While she was working on the Council of Economic Advisers in the Obama administration two years ago, Claudia Foster Sahm ’98 hosted her former Denison University economics professor, Dick Lucier, for a tour of the White House.
For Sahm, a section chief at the Federal Reserve Board, it was a bit like a dream come true: In her undergraduate macroeconomics course, Lucier had students role-play as Council of Economic Advisors, tracking news about the economy and reporting their findings to the president.
“Denison really made that connection,” says Sahm. “I had that realistic impression of being an economist — way before I knew what the Fed was or thought I would want to work in monetary policy.”
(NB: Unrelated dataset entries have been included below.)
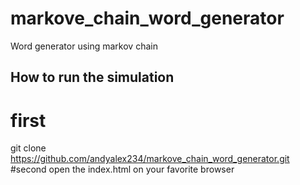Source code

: # markove_chain_word_generator
Word generator using markov chain

## How to run the simulation
# first
git clone https://github.com/andyalex234/markove_chain_word_generator.git 
#second 
open the index.html on your favorite browser
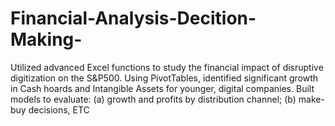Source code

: # Financial-Analysis-Decition-Making-
Utilized advanced Excel functions to study the financial impact of disruptive digitization on the S&P500. Using PivotTables, identified significant growth in Cash hoards and Intangible Assets for younger, digital companies. Built models to evaluate: (a) growth and profits by distribution channel; (b) make-buy decisions, ETC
But in her more than a decade of working as an economist at the Fed, Sahm has seen the field struggle with diversity — and suffer from that deficit. “It's not just that we need more women and minorities in economics,” says Sahm. “We also need people who are first-generation college students and from a range of socioeconomic backgrounds.”
She offers the example of the recession, which caught many by surprise. How could such a talented group of economists miss the warning signs? One contributing factor, she thinks, may have been the lack of varied backgrounds.
“I do think that we had some blind spots,” she says. “And I’ve found when you’re in a group and you have people from different perspectives and different backgrounds, blind spots get called out a lot more.”
On February 22, Sahm will be speaking on — among other things — the lack of women in economics at the Women in Economics Symposium, which was organized by the Federal Reserve Bank of St. Louis for female undergraduate econ majors.
“Women have become a majority of undergraduates in general. But, in economics, they’re more like a third of the students — and that's been pretty stable in recent decades,” she says. “The economics profession is finally coming around to the idea that this might be a problem.”
Sahm also has discussed issues of gender diversity on her personal blog, Macromom, and in social media. She’s excited to share her message with a group of engaged students at the forum.
“Having spent a lot of time kind of pointing out what a big problem econ has,” says Sahm, “it will be nice to sit down with the next generation — the ones who are going to help solve the problem.”